Reproduce the notation text in each of the records below character for character, without including the pictures.

### Data for this exercise
____________

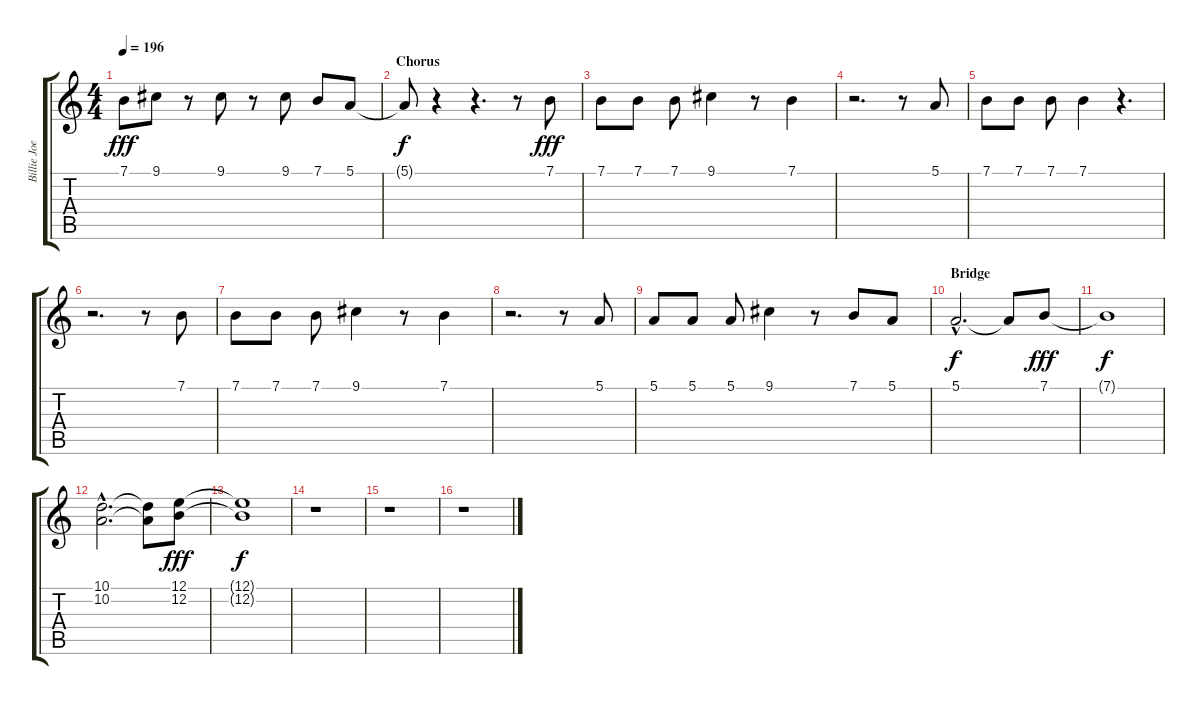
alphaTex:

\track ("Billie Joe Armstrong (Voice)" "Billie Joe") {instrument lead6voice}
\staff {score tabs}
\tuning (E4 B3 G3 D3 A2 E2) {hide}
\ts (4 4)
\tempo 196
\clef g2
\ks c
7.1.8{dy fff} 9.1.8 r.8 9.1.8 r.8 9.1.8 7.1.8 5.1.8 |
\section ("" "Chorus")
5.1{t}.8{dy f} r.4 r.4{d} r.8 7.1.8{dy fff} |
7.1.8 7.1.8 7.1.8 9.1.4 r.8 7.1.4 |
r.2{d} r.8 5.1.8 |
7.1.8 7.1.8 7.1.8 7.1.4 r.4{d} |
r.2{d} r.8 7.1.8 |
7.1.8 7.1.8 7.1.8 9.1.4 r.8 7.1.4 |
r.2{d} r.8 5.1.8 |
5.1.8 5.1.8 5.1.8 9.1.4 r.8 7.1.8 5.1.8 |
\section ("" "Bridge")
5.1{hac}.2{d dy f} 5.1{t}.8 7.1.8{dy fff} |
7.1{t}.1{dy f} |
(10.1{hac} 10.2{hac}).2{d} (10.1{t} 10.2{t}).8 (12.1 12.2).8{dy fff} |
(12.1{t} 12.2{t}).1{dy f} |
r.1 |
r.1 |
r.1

____________

### Complete response
alphaTex:

\track ("Billie Joe Armstrong (Voice)" "Billie Joe") {instrument lead6voice}
\staff {score tabs}
\tuning (E4 B3 G3 D3 A2 E2) {hide}
\ts (4 4)
\tempo 196
\clef g2
\ks c
7.1.8{dy fff} 9.1.8 r.8 9.1.8 r.8 9.1.8 7.1.8 5.1.8 |
\section ("" "Chorus")
5.1{t}.8{dy f} r.4 r.4{d} r.8 7.1.8{dy fff} |
7.1.8 7.1.8 7.1.8 9.1.4 r.8 7.1.4 |
r.2{d} r.8 5.1.8 |
7.1.8 7.1.8 7.1.8 7.1.4 r.4{d} |
r.2{d} r.8 7.1.8 |
7.1.8 7.1.8 7.1.8 9.1.4 r.8 7.1.4 |
r.2{d} r.8 5.1.8 |
5.1.8 5.1.8 5.1.8 9.1.4 r.8 7.1.8 5.1.8 |
\section ("" "Bridge")
5.1{hac}.2{d dy f} 5.1{t}.8 7.1.8{dy fff} |
7.1{t}.1{dy f} |
(10.1{hac} 10.2{hac}).2{d} (10.1{t} 10.2{t}).8 (12.1 12.2).8{dy fff} |
(12.1{t} 12.2{t}).1{dy f} |
r.1 |
r.1 |
r.1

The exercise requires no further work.